La composizione del versetto ruota attorno al termine pane, nella prima parte il pane è identificato con “Io sono”, nella seconda con “carne”, quindi la prima determinazione “vivente” fa riferimento alla seconda “Che io darò”. “Il pane che io darò” rimanda a due frasi di Gesù, a Filippo ha detto: “Dove compreremo perché costoro abbiano da mangiare?”; alla folla: “Datevi da fare per il cibo che dura per la vita eterna”. Rispetto a quanto Gesù ha detto nel versetto ci sono due novità: l’identificazione del pane con la carne e il la determinazione del processo donativo, per la vita del mondo. È chiaro che qui il termine “carne” indica tutto quello che è la realtà dell’uomo e richiama l’attenzione sulla personalità di Gesù solidale con la storia umana fragile ed esposta alla morte. Nelle due espressioni “disceso dal cielo” e “che i darò” si fa riferimento alla stessa realtà Gesù che si è incarnato e che si donerà nella sua morte. Ora se c’è un’identificazione tra pane vivente disceso dal cielo e la carne che io darò per la vita del mondo, ciò che rimane identica è l’azione che viene richiesta per avere la vita eterna, cioè mangiare.

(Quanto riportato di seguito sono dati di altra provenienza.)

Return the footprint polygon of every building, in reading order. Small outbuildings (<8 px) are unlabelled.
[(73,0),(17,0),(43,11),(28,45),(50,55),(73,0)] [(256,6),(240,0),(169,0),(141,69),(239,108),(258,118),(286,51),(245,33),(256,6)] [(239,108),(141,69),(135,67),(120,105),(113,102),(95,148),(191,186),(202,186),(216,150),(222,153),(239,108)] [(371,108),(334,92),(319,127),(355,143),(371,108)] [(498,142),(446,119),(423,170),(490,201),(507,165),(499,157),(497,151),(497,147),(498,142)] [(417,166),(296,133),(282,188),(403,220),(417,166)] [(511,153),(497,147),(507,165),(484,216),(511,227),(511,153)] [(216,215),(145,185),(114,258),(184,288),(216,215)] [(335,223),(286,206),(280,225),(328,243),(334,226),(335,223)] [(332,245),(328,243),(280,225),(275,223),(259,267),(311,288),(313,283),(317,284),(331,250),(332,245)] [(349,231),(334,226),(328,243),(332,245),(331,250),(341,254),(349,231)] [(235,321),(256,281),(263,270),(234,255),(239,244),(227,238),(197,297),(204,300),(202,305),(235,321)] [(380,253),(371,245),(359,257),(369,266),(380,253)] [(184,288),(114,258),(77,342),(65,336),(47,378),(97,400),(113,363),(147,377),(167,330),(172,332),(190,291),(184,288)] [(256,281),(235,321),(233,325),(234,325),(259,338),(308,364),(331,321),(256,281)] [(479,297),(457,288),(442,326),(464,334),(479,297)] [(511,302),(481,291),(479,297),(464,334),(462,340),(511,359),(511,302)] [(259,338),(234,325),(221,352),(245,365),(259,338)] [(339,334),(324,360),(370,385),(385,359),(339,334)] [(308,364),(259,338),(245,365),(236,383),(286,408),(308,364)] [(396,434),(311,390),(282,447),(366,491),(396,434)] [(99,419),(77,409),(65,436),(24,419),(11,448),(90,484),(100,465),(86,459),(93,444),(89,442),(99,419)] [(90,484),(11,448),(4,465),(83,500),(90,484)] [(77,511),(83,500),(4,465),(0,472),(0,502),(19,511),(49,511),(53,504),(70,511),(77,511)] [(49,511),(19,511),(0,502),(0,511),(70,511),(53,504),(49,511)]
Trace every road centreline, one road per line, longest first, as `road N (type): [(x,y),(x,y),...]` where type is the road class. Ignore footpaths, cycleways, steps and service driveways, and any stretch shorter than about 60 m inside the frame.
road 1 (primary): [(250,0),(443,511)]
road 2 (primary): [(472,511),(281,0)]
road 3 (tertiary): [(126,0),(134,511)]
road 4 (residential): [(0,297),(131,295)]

L’obiezione dei Giudei riguarda proprio questo: “Come può costui darci la sua carne da mangiare?”, la modalità di un processo salvifico che dipende dal Padre e dal Figlio e che ora si presenta davanti a loro come una realtà e una identità, una modalità che non dipende da loro ma che è per loro. L’incomprensione della morte di Gesù come atto redentivo e vivificante di cui bisogna nutrirsi per avere la vita eterna. Gesù comprende non solo la domanda ma anche quello che c’è dietro la domanda, non ha bisogno di ripetere quello che ha già detto, il pane disceso dal cielo, la carne data per la vita del mondo rientrano nella dinamica del dono del Padre e del Figlio, la necessità ora è di far capire cosa accade se non accogli (mangi) questo dono. Questa realtà viene esplicita da Gesù attraverso alcune sentenze. Nella prima Gesù pone la condizione di ciò che deve essere assunto per avere la vita in se stessi, la seconda dichiarazione dice la stessa cosa in forma positiva e in prima persona, la terza motiva le precedenti e la quarta rimarca la comunione vitale con il Figlio promessa a chi mangia la carne e beve il sangue.

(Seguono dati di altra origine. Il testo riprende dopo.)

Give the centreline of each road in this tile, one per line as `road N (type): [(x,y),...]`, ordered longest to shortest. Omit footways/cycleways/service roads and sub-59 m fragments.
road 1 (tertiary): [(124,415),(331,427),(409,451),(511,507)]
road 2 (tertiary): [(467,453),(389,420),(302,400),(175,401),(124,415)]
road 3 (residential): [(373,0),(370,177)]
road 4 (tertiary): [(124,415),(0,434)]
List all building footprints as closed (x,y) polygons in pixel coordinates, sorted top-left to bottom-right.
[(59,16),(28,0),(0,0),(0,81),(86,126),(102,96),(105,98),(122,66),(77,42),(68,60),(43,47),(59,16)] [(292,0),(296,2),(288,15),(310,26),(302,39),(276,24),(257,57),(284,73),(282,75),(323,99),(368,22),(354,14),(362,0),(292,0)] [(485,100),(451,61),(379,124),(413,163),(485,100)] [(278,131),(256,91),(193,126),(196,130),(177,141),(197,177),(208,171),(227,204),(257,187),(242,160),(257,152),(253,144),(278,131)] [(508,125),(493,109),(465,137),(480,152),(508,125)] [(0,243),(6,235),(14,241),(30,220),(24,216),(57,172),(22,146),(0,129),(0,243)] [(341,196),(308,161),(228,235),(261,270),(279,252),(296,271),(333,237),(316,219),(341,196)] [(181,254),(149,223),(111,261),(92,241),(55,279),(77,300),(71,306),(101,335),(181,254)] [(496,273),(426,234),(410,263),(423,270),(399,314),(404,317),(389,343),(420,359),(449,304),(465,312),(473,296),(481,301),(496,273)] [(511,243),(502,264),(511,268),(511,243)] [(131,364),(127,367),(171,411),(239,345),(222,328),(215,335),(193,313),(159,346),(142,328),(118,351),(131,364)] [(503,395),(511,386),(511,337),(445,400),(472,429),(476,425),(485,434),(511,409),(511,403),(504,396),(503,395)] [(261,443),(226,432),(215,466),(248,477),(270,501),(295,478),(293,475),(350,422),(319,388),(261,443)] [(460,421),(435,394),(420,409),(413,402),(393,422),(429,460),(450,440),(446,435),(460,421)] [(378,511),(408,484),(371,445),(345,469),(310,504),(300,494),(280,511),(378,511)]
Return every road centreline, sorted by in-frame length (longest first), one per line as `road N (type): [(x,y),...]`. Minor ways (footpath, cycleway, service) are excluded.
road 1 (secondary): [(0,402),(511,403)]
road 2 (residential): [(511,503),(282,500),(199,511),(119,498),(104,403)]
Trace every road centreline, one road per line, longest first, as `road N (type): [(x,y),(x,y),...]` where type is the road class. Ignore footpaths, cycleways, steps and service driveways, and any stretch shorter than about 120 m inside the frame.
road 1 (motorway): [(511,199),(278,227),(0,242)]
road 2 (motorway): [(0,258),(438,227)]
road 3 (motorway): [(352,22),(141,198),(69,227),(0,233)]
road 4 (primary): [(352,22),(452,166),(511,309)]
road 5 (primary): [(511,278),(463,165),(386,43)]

L’ultima sentenza stabilisce una relazione di analogia sorprendente tra il Padre e “Colui che mangia”, tale relazione non stabilisce né indica un’identità, la corrispondenza tra il Padre e il “Mangiante” è tra le due azione; “mandare” e “mangiare”. L’origine della vita è il Padre, la meta è l’uomo, la modalità come cammino della vita si esplica attraverso l’invio del Figlio che giustamente si presenta come cibo da mangiare.